The hybrid router I built classifies each request into an activity type and picks a backend. After the spelling change, the split is:

  • Local (blip-edu): spelling, math, voice-quality responses
  • Cloud (Claude): creative requests, trivia, emotional moments, multi-turn conversations, safety signals

Safety always goes to Claude. That's a hard rule — blip-edu's false negative rate on a child distress signal has consequences that a math drill mistake doesn't. Everything else is a quality/cost/latency trade-off, and the benchmark data is what drives the routing decisions.

Where this is going

The SER5 fix works, but it exposed something I've been avoiding thinking about: the architecture assumes the AI processing happens near the hardware. The SER5 has to reach out to the inference box for STT and TTS already. Claude is cloud-only. blip-edu is local on the inference box.
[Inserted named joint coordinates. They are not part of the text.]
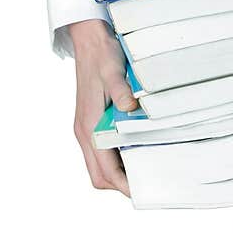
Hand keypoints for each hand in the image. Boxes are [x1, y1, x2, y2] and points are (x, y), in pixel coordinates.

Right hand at [69, 20, 135, 196]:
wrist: (89, 41)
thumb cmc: (101, 56)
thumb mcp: (113, 71)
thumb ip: (121, 91)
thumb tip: (129, 107)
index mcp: (88, 126)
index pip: (103, 169)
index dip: (122, 184)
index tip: (140, 192)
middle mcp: (84, 131)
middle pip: (99, 174)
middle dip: (120, 185)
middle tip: (148, 186)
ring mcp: (86, 127)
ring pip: (99, 164)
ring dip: (118, 173)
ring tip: (145, 173)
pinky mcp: (91, 122)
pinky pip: (101, 150)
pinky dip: (116, 159)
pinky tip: (135, 152)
The SER5 is basically a thin client that happens to run the wake word detector and the Electron UI.

Once I accepted that, a different architecture became obvious.

I'm building a cloud brain. The plan is to run the full orchestration layer — session management, intent detection, LLM routing, TTS — on a GPU instance on AWS. A g4dn.xlarge with a T4 GPU, scheduled to run 15 hours a day at about $150/month. DynamoDB for session and learning progress state. FastAPI wrapper that lets any device make a text-in, audio-out request over HTTPS.

The thin clients send text (or audio, transcribed locally) and get back a voice response. The SER5 still handles the wake word and the room audio. But the iPhone the kids carry around? That can just be Blip too. No special hardware, no CUDA, no inference box dependencies. The session state lives in DynamoDB and follows the kid from room to room.

This is a bigger architectural change than anything I've done since Phase 1. I don't know how long it'll take. The first milestone is getting the FastAPI layer running on the instance with blip-edu loaded, and being able to send it a text turn and get audio back. Everything else builds from there.

Longer post on that architecture coming when there's something running to write about.